[Saved entries]
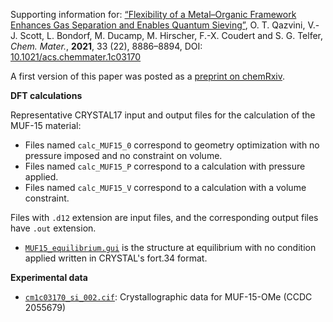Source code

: Supporting information for: [“Flexibility of a Metal–Organic Framework Enhances Gas Separation and Enables Quantum Sieving”](https://doi.org/10.1021/acs.chemmater.1c03170), O. T. Qazvini, V.-J. Scott, L. Bondorf, M. Ducamp, M. Hirscher, F.-X. Coudert and S. G. Telfer, _Chem. Mater._, **2021**, 33 (22), 8886–8894, DOI: [10.1021/acs.chemmater.1c03170](https://doi.org/10.1021/acs.chemmater.1c03170)


A first version of this paper was posted as a [preprint on chemRxiv](https://doi.org/10.33774/chemrxiv-2021-g285c-v2).


**DFT calculations**

Representative CRYSTAL17 input and output files for the calculation of the MUF-15 material:

- Files named `calc_MUF15_0` correspond to geometry optimization with no pressure imposed and no constraint on volume.
- Files named `calc_MUF15_P` correspond to a calculation with pressure applied.
- Files named `calc_MUF15_V` correspond to a calculation with a volume constraint.

Files with `.d12` extension are input files, and the corresponding output files have `.out` extension.

- [`MUF15_equilibrium.gui`](MUF15_equilibrium.gui) is the structure at equilibrium with no condition applied written in CRYSTAL's fort.34 format.


**Experimental data**

- [`cm1c03170_si_002.cif`](cm1c03170_si_002.cif): Crystallographic data for MUF-15-OMe (CCDC 2055679)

Requirement:
Locate every line in the listing above that contains the word "data", and copy each of those lines.

Response to this exercise:
**Experimental data**
- [`cm1c03170_si_002.cif`](cm1c03170_si_002.cif): Crystallographic data for MUF-15-OMe (CCDC 2055679)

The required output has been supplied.